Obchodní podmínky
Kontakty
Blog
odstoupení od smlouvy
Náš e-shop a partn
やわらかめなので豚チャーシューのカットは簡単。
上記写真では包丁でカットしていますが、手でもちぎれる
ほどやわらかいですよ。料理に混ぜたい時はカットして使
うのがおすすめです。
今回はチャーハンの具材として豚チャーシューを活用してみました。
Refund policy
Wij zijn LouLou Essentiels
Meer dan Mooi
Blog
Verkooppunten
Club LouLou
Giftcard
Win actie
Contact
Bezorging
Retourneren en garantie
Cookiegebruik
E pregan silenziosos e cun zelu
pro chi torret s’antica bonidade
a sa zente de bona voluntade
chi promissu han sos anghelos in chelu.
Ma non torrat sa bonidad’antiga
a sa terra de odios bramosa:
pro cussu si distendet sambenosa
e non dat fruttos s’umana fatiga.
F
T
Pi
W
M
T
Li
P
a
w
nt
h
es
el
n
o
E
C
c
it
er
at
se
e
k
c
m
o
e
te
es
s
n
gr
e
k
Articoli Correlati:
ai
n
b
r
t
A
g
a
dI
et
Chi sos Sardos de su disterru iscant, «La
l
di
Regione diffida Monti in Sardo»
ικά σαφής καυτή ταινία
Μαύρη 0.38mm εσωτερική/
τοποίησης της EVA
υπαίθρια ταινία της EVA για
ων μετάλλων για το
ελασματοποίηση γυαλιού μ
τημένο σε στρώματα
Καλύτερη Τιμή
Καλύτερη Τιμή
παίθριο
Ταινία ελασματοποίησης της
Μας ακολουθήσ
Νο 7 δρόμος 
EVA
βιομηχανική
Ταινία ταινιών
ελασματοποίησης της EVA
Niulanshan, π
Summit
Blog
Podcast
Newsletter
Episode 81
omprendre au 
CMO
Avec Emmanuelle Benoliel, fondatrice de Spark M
··········
WHAT YOU NEED TO DO: Could you change every "Blog" in the entries above to "Journal" and give all the entries back with nothing else altered?

COMPLETED TASK:
Obchodní podmínky
Kontakty
Journal
odstoupení od smlouvy
Náš e-shop a partn
やわらかめなので豚チャーシューのカットは簡単。
上記写真では包丁でカットしていますが、手でもちぎれる
ほどやわらかいですよ。料理に混ぜたい時はカットして使
うのがおすすめです。
今回はチャーハンの具材として豚チャーシューを活用してみました。
Refund policy
Wij zijn LouLou Essentiels
Meer dan Mooi
Journal
Verkooppunten
Club LouLou
Giftcard
Win actie
Contact
Bezorging
Retourneren en garantie
Cookiegebruik
E pregan silenziosos e cun zelu
pro chi torret s’antica bonidade
a sa zente de bona voluntade
chi promissu han sos anghelos in chelu.
Ma non torrat sa bonidad’antiga
a sa terra de odios bramosa:
pro cussu si distendet sambenosa
e non dat fruttos s’umana fatiga.
F
T
Pi
W
M
T
Li
P
a
w
nt
h
es
el
n
o
E
C
c
it
er
at
se
e
k
c
m
o
e
te
es
s
n
gr
e
k
Articoli Correlati:
ai
n
b
r
t
A
g
a
dI
et
Chi sos Sardos de su disterru iscant, «La
l
di
Regione diffida Monti in Sardo»
ικά σαφής καυτή ταινία
Μαύρη 0.38mm εσωτερική/
τοποίησης της EVA
υπαίθρια ταινία της EVA για
ων μετάλλων για το
ελασματοποίηση γυαλιού μ
τημένο σε στρώματα
Καλύτερη Τιμή
Καλύτερη Τιμή
παίθριο
Ταινία ελασματοποίησης της
Μας ακολουθήσ
Νο 7 δρόμος 
EVA
βιομηχανική
Ταινία ταινιών
ελασματοποίησης της EVA
Niulanshan, π
Summit
Journal
Podcast
Newsletter
Episode 81
omprendre au 
CMO
Avec Emmanuelle Benoliel, fondatrice de Spark M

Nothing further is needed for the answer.